# [Task objective]
From the data below, pick out each line that contains the word "their" and copy it.

# [Data excerpts]
=== Section Start ===

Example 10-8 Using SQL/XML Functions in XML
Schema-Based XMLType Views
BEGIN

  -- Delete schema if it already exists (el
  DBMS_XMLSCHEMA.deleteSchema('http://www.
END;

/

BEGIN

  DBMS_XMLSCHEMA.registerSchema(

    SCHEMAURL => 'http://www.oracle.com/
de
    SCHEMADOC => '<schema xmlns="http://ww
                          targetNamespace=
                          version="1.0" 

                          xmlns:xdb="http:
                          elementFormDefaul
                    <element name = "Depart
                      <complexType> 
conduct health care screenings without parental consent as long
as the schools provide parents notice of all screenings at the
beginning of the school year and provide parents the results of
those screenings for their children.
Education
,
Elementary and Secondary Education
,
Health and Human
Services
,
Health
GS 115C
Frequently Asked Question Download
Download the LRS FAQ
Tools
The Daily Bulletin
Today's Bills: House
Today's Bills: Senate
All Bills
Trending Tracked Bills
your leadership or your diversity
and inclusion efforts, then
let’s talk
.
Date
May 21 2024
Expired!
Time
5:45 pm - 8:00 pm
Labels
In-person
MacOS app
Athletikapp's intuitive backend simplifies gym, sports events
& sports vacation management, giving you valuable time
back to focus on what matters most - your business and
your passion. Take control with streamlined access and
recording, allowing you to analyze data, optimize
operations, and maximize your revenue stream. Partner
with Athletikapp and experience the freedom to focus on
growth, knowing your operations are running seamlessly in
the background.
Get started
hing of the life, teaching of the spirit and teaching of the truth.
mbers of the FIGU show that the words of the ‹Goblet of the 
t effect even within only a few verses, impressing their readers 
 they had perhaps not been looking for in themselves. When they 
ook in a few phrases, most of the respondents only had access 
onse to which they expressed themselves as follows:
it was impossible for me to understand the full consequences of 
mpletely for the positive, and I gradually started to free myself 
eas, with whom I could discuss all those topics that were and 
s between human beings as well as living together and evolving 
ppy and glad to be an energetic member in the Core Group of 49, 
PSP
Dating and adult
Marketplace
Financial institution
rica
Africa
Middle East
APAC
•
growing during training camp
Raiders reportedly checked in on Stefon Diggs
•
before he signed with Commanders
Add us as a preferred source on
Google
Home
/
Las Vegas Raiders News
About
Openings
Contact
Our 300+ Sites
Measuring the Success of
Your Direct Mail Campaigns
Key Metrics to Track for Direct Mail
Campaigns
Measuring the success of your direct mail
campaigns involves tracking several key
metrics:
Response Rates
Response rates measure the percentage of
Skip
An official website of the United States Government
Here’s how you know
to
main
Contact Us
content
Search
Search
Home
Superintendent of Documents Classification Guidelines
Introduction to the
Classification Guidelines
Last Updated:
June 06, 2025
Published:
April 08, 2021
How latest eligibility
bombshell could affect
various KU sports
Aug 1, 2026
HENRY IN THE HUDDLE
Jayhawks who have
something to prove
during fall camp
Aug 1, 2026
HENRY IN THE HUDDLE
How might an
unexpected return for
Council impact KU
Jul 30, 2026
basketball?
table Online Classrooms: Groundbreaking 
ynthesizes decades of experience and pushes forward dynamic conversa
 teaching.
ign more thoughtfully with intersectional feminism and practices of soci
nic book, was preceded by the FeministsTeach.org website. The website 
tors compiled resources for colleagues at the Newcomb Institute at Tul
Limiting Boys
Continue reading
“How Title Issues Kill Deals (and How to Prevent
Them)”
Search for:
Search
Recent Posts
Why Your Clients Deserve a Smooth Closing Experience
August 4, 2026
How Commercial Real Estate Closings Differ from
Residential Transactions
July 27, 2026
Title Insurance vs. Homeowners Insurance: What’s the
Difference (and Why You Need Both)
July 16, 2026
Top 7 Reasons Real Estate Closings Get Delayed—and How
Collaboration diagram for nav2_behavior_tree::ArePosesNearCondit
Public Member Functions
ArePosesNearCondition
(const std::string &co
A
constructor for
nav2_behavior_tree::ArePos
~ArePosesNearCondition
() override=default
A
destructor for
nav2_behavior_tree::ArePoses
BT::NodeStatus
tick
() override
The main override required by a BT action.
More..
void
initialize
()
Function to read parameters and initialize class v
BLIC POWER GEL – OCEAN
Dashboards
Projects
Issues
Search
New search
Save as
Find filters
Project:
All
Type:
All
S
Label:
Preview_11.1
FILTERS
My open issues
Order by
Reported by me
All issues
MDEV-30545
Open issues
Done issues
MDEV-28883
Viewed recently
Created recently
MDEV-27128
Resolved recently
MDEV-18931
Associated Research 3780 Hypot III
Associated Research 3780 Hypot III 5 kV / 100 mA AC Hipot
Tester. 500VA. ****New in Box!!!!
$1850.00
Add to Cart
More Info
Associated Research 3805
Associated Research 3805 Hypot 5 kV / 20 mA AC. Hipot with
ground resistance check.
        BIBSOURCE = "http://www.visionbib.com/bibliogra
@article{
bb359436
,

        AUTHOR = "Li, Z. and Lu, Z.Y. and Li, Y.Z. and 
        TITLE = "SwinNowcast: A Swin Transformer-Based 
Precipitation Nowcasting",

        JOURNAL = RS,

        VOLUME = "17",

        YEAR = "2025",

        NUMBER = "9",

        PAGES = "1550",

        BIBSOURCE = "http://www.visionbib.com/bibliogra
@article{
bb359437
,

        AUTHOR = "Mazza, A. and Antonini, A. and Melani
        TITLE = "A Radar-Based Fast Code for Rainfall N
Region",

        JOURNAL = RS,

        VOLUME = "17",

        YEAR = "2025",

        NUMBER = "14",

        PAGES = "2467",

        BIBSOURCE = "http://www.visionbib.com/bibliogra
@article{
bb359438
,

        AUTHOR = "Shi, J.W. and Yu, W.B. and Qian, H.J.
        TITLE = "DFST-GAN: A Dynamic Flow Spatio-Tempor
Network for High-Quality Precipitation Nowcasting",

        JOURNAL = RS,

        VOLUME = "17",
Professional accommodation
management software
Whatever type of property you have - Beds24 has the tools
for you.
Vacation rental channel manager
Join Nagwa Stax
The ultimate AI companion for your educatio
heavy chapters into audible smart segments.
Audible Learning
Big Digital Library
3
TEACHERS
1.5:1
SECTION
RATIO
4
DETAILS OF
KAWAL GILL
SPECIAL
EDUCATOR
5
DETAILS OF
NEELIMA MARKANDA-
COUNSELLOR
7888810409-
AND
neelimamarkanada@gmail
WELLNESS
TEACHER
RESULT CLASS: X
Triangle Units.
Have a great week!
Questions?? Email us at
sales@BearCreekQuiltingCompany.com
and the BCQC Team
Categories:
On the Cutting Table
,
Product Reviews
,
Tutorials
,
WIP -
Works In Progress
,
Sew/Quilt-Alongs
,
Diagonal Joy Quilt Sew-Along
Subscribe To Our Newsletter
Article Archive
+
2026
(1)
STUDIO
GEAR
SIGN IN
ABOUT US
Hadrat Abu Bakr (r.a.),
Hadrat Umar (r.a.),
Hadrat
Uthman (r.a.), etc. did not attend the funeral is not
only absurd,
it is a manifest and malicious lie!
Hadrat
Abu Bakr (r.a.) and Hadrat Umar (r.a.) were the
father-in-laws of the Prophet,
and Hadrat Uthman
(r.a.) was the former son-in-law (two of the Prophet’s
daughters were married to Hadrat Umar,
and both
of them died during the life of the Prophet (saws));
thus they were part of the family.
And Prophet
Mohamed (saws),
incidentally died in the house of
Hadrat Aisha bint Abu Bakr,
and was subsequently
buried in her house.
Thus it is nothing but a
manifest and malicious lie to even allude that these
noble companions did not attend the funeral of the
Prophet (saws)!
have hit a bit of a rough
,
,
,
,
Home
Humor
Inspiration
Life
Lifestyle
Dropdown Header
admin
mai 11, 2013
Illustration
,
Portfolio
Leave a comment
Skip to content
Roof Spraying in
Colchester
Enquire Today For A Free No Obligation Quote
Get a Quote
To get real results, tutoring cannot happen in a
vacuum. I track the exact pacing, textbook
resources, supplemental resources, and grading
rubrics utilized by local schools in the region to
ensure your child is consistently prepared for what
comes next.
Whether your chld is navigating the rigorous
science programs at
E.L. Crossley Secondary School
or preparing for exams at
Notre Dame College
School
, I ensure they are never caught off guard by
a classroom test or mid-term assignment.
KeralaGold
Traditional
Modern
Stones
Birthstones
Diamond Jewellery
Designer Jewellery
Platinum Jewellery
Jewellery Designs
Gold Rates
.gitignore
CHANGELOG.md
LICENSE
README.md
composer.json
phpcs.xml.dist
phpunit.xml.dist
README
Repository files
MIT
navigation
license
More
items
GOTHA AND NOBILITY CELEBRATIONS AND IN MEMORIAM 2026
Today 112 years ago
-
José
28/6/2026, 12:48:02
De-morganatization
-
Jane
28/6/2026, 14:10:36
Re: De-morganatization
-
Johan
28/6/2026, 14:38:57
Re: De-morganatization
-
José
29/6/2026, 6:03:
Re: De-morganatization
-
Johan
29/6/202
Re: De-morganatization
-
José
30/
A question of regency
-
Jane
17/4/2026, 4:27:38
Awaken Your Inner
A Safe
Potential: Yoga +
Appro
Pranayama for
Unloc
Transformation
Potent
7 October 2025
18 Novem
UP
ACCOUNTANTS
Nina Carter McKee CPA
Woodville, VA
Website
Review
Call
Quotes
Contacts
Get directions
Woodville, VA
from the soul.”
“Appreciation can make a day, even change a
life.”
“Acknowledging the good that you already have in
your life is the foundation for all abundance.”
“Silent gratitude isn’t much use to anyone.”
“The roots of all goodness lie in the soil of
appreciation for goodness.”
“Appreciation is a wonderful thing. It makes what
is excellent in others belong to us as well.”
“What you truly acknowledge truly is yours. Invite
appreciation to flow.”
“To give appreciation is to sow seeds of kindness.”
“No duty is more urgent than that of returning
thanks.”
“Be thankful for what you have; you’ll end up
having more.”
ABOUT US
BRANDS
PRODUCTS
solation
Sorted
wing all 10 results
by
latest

=== Section End ===

# [Task output]
those screenings for their children.
t effect even within only a few verses, impressing their readers 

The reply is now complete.